Once we have Code/a running, we get a minimal HTML page with a single unformatted paragraph of text that changes each time the page reloads. This newly created output is a secondary paratext, two steps removed from Code/a on the book page. However, Code/a is written to help us easily imagine the simplicity of this page even before we render it. From the code comment to the indented formatting to the meaningful function and variable names (to the fact that it is printed in a book), the "Code/a" code is written in a way that is meant to be read. It performs best practices like clarity, safety, and validity in several ways -- including declaring immutable block scope (const) around the line data that should never be changed, but also in simply parsing correctly as a full, valid HTML page. This is not strictly necessary in order for the output to be rendered in most contemporary and historical web browsers, which are perfectly happy to render HTML fragments such as a <div> and a bit of JavaScript.

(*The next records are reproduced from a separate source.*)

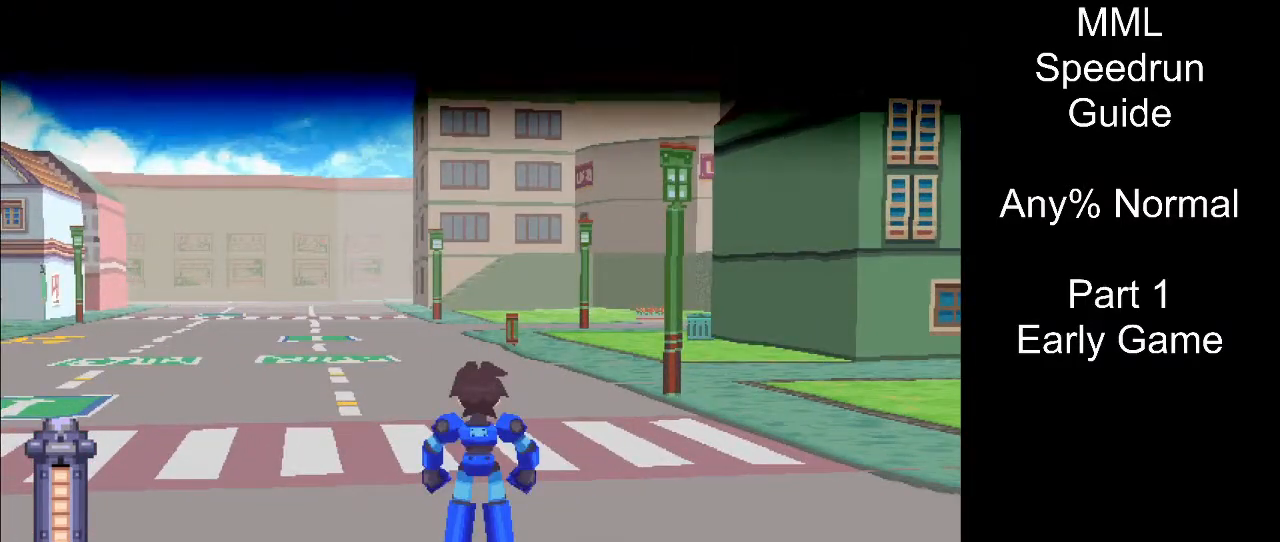
{"buttons": [], "events": []}
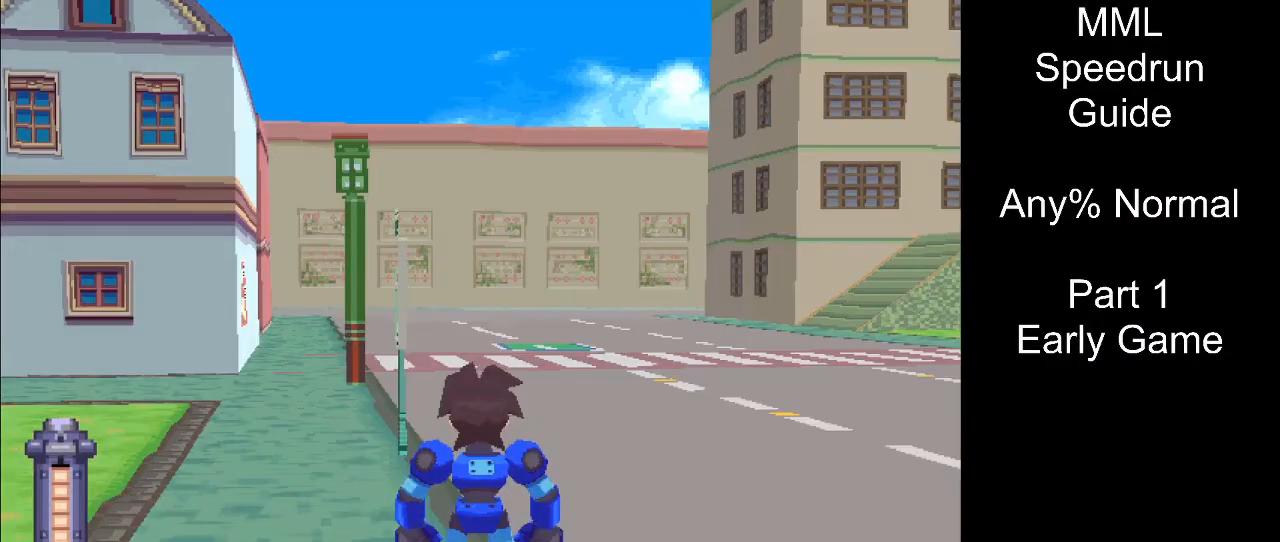
{"buttons": [], "events": []}
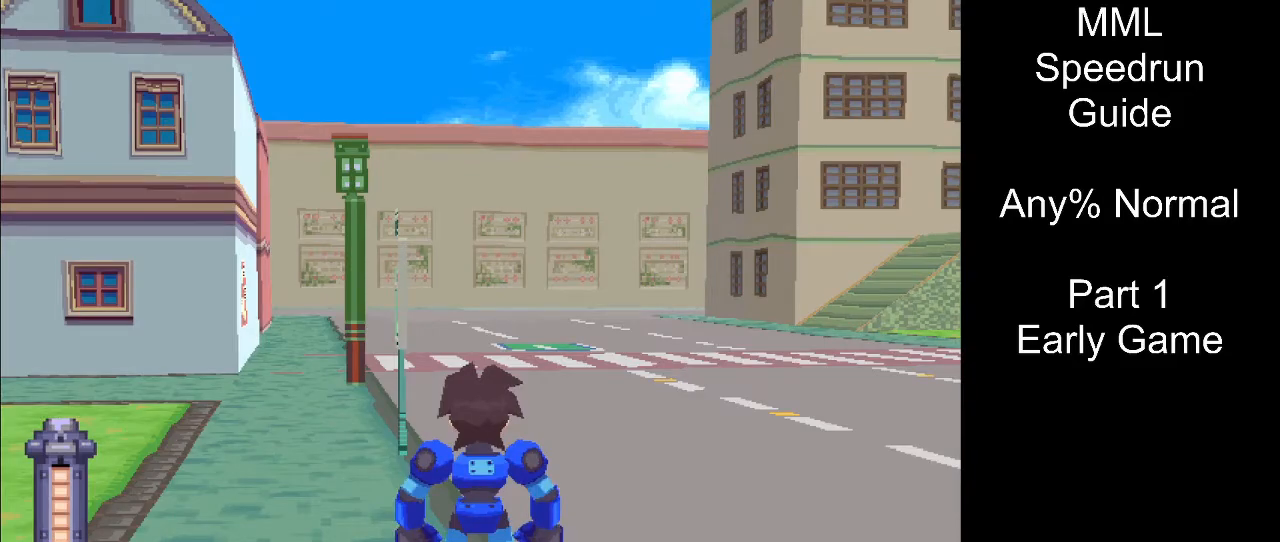
{"buttons": [], "events": []}
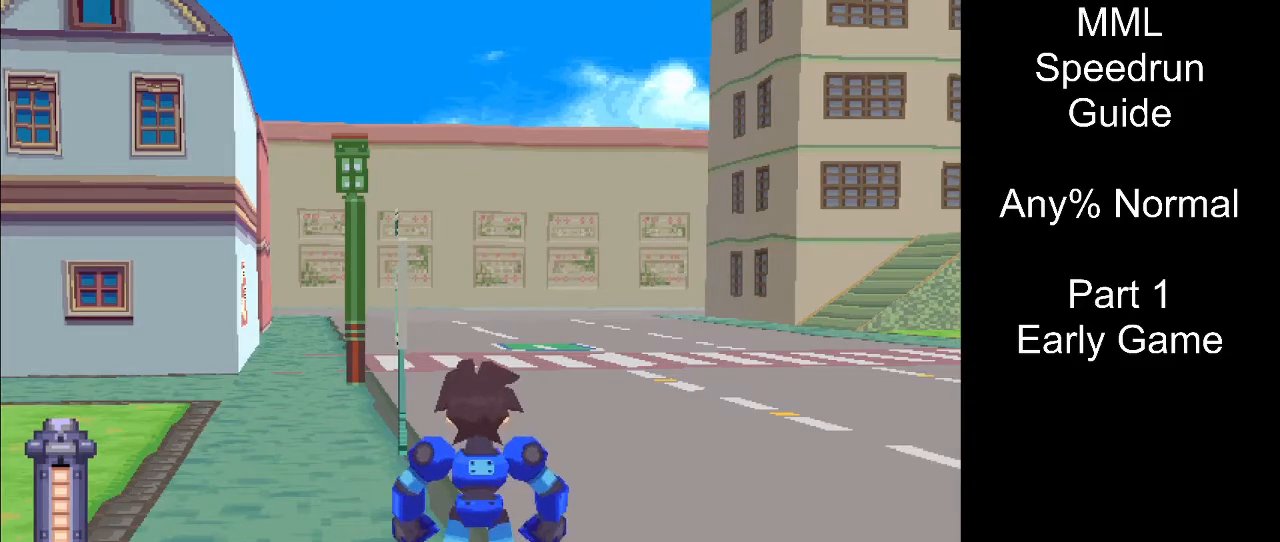
{"buttons": [], "events": []}
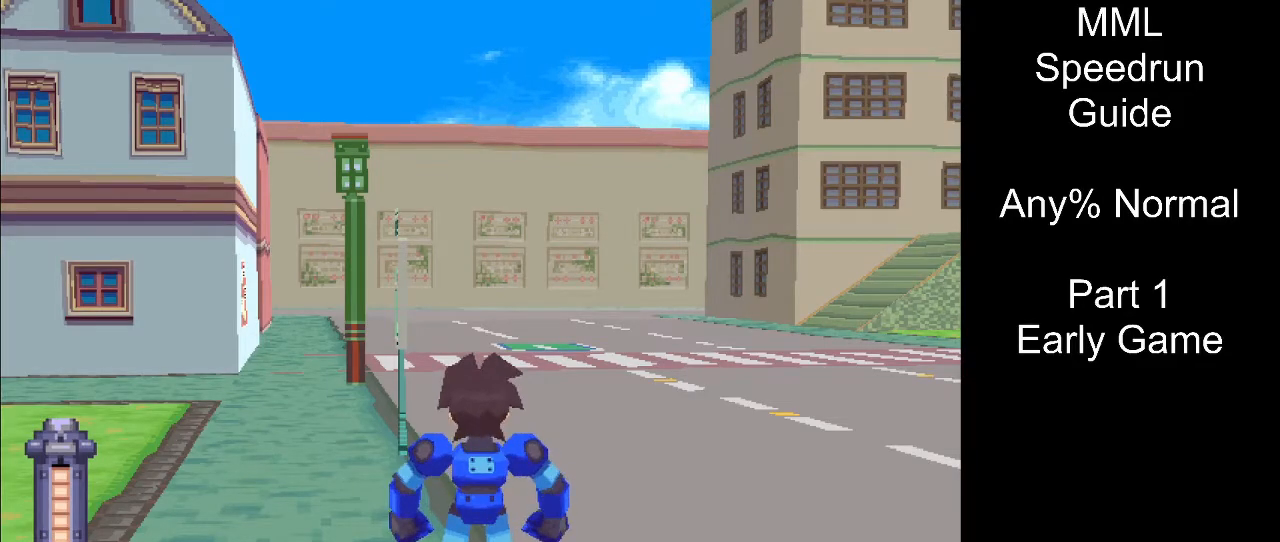
{"buttons": [], "events": []}
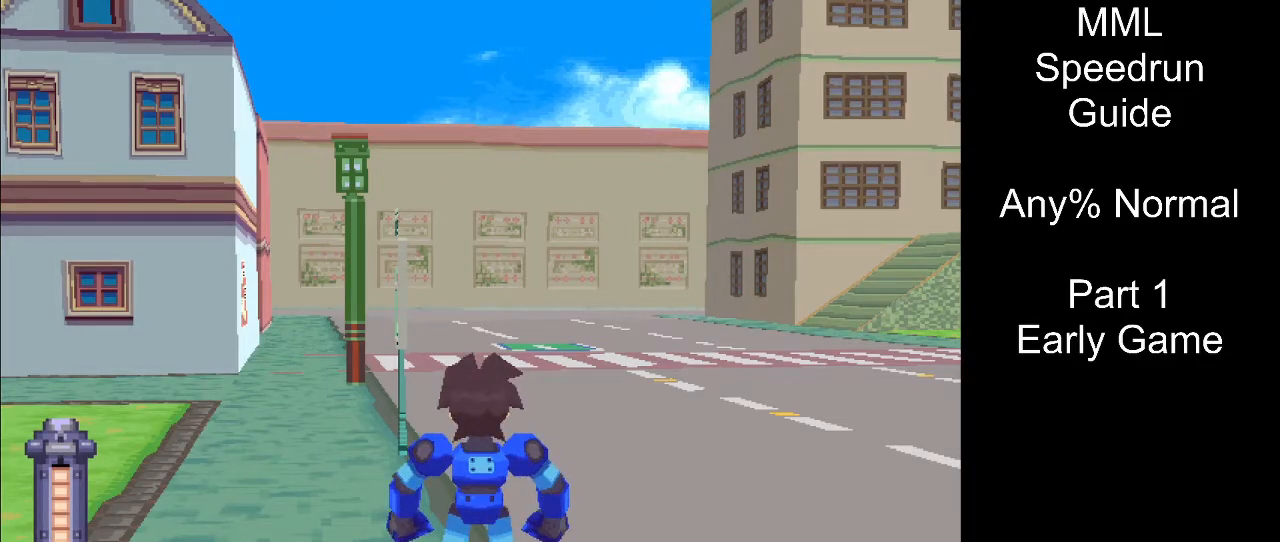
{"buttons": [], "events": []}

If we dispensed with most readability, formatting, validity requirements and simply created a minified code version that functionally produced the same Code/a outputs from the same inputs, it might like something like this:

<div id=coda></div><script>g={};L=`S~INCREASE UBIQUITY HUMANITY ENCLOSURE RECLAIMING/INCREASE~COMING MORE CGT./UBIQUITY~It will pervade our CONTEXT.|It will suffuse our CONTEXT./HUMANITY~Will we be able to distinguish the human-written? HMM/ENCLOSURE~ABOVE will seek, as ever, to SUBDUE access to CGT./RECLAIMING~We BELOW will ACT computing, reclaiming CGT./COMING~On its way is|There will be|We'll face|We'll see/MORE~more|much more|a further flood of|an exponential increase in/CONTEXT~media diets|lives|reading|searches|studies|work/HMM~|A continued worry.|Will it matter?|Is this the central question?/ABOVE~Institutions|Mega-corporations|Power complexes|Vectorialists/SUBDUE~SUBDUE and SUBDUE|control|crush|dominate|monopolize|overmaster|own/BELOW~artists|explorers|hackers|innovators|poets|programmers/ACT~ACT and ACT|ACT and ACT|exploit|open up|reinvent|remake|share|subvert/CGT~automated writing|computer-generated text|natural language generation`;for(l of L.split`/`){a=l.split`~`;g[a[0]]=a[1]}f=(t,r=[])=>g[t]?(p=g[t].split`|`[~~(Math.random()*g[t].split`|`.length)].split(/\b/),f(p[0],p.slice(1).concat(r))):t+(r[0]?f(r.shift(),r):"");coda.innerHTML=f("S");</script>

This is utilitarian compacting without any particular attempt to obscure the code. Further "code golfing" might perhaps shave down the character count even further, but we have already demonstrated the difference between the printed text, which takes the human as a primary reader, and the execution-identical secondary text, which takes the machine as a primary reader with the human reader as an accidental afterthought.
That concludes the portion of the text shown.